=== Required action ===
The listing is to be reproduced in full, with no character altered.
** Opening Supplied entries block **
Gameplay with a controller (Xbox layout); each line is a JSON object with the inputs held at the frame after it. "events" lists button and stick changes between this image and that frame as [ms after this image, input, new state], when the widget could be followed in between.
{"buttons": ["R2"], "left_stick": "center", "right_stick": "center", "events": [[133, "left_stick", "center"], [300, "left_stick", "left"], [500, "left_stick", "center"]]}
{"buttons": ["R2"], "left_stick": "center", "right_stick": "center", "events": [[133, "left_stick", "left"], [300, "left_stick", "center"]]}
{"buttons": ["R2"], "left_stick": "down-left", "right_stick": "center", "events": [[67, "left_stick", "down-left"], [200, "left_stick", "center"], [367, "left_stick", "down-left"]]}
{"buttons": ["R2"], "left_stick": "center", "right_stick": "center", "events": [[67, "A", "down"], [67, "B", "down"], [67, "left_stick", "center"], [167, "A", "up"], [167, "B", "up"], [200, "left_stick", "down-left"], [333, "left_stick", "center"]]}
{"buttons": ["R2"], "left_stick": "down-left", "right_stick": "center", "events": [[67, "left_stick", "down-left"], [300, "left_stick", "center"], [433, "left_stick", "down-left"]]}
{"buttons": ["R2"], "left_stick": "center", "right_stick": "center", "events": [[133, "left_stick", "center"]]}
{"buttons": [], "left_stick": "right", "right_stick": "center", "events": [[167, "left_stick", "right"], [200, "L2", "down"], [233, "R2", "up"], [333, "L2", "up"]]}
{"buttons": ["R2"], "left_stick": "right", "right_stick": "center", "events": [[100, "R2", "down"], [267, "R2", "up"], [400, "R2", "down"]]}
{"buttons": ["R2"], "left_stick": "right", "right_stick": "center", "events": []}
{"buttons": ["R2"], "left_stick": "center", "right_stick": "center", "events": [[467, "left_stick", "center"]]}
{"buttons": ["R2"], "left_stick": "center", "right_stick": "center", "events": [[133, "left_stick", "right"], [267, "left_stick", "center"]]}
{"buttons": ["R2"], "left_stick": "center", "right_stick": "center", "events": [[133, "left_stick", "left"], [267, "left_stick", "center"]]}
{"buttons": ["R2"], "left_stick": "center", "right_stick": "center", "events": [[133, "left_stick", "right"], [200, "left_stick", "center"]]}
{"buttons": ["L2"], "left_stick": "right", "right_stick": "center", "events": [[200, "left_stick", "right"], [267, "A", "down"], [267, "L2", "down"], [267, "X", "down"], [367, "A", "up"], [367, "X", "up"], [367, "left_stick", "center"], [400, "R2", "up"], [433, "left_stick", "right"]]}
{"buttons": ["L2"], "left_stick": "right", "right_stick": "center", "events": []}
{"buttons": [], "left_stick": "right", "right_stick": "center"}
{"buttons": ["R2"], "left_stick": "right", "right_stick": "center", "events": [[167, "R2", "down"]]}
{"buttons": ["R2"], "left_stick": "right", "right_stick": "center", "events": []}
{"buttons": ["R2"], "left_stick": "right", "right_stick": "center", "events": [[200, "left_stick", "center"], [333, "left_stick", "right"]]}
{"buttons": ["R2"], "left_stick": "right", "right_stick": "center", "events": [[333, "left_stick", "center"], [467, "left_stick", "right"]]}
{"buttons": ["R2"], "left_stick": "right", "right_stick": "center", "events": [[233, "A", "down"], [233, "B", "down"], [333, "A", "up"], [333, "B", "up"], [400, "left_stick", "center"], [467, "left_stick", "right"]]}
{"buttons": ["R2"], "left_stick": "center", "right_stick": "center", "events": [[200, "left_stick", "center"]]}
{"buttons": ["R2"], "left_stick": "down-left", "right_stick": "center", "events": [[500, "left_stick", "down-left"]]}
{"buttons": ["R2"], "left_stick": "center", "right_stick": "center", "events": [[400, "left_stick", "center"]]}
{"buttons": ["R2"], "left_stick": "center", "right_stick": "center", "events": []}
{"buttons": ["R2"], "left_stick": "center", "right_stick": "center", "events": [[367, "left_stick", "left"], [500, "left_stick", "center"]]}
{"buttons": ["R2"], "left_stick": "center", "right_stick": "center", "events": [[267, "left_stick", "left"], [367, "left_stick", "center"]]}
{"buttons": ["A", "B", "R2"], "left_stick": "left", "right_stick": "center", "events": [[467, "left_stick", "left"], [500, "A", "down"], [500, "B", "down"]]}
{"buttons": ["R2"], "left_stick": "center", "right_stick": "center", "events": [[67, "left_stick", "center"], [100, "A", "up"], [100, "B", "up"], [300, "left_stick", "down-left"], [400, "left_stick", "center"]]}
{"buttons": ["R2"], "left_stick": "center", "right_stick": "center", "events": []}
** Closing Supplied entries block **
=== Answer box ===
Gameplay with a controller (Xbox layout); each line is a JSON object with the inputs held at the frame after it. "events" lists button and stick changes between this image and that frame as [ms after this image, input, new state], when the widget could be followed in between.
{"buttons": ["R2"], "left_stick": "center", "right_stick": "center", "events": [[133, "left_stick", "center"], [300, "left_stick", "left"], [500, "left_stick", "center"]]}
{"buttons": ["R2"], "left_stick": "center", "right_stick": "center", "events": [[133, "left_stick", "left"], [300, "left_stick", "center"]]}
{"buttons": ["R2"], "left_stick": "down-left", "right_stick": "center", "events": [[67, "left_stick", "down-left"], [200, "left_stick", "center"], [367, "left_stick", "down-left"]]}
{"buttons": ["R2"], "left_stick": "center", "right_stick": "center", "events": [[67, "A", "down"], [67, "B", "down"], [67, "left_stick", "center"], [167, "A", "up"], [167, "B", "up"], [200, "left_stick", "down-left"], [333, "left_stick", "center"]]}
{"buttons": ["R2"], "left_stick": "down-left", "right_stick": "center", "events": [[67, "left_stick", "down-left"], [300, "left_stick", "center"], [433, "left_stick", "down-left"]]}
{"buttons": ["R2"], "left_stick": "center", "right_stick": "center", "events": [[133, "left_stick", "center"]]}
{"buttons": [], "left_stick": "right", "right_stick": "center", "events": [[167, "left_stick", "right"], [200, "L2", "down"], [233, "R2", "up"], [333, "L2", "up"]]}
{"buttons": ["R2"], "left_stick": "right", "right_stick": "center", "events": [[100, "R2", "down"], [267, "R2", "up"], [400, "R2", "down"]]}
{"buttons": ["R2"], "left_stick": "right", "right_stick": "center", "events": []}
{"buttons": ["R2"], "left_stick": "center", "right_stick": "center", "events": [[467, "left_stick", "center"]]}
{"buttons": ["R2"], "left_stick": "center", "right_stick": "center", "events": [[133, "left_stick", "right"], [267, "left_stick", "center"]]}
{"buttons": ["R2"], "left_stick": "center", "right_stick": "center", "events": [[133, "left_stick", "left"], [267, "left_stick", "center"]]}
{"buttons": ["R2"], "left_stick": "center", "right_stick": "center", "events": [[133, "left_stick", "right"], [200, "left_stick", "center"]]}
{"buttons": ["L2"], "left_stick": "right", "right_stick": "center", "events": [[200, "left_stick", "right"], [267, "A", "down"], [267, "L2", "down"], [267, "X", "down"], [367, "A", "up"], [367, "X", "up"], [367, "left_stick", "center"], [400, "R2", "up"], [433, "left_stick", "right"]]}
{"buttons": ["L2"], "left_stick": "right", "right_stick": "center", "events": []}
{"buttons": [], "left_stick": "right", "right_stick": "center"}
{"buttons": ["R2"], "left_stick": "right", "right_stick": "center", "events": [[167, "R2", "down"]]}
{"buttons": ["R2"], "left_stick": "right", "right_stick": "center", "events": []}
{"buttons": ["R2"], "left_stick": "right", "right_stick": "center", "events": [[200, "left_stick", "center"], [333, "left_stick", "right"]]}
{"buttons": ["R2"], "left_stick": "right", "right_stick": "center", "events": [[333, "left_stick", "center"], [467, "left_stick", "right"]]}
{"buttons": ["R2"], "left_stick": "right", "right_stick": "center", "events": [[233, "A", "down"], [233, "B", "down"], [333, "A", "up"], [333, "B", "up"], [400, "left_stick", "center"], [467, "left_stick", "right"]]}
{"buttons": ["R2"], "left_stick": "center", "right_stick": "center", "events": [[200, "left_stick", "center"]]}
{"buttons": ["R2"], "left_stick": "down-left", "right_stick": "center", "events": [[500, "left_stick", "down-left"]]}
{"buttons": ["R2"], "left_stick": "center", "right_stick": "center", "events": [[400, "left_stick", "center"]]}
{"buttons": ["R2"], "left_stick": "center", "right_stick": "center", "events": []}
{"buttons": ["R2"], "left_stick": "center", "right_stick": "center", "events": [[367, "left_stick", "left"], [500, "left_stick", "center"]]}
{"buttons": ["R2"], "left_stick": "center", "right_stick": "center", "events": [[267, "left_stick", "left"], [367, "left_stick", "center"]]}
{"buttons": ["A", "B", "R2"], "left_stick": "left", "right_stick": "center", "events": [[467, "left_stick", "left"], [500, "A", "down"], [500, "B", "down"]]}
{"buttons": ["R2"], "left_stick": "center", "right_stick": "center", "events": [[67, "left_stick", "center"], [100, "A", "up"], [100, "B", "up"], [300, "left_stick", "down-left"], [400, "left_stick", "center"]]}
{"buttons": ["R2"], "left_stick": "center", "right_stick": "center", "events": []}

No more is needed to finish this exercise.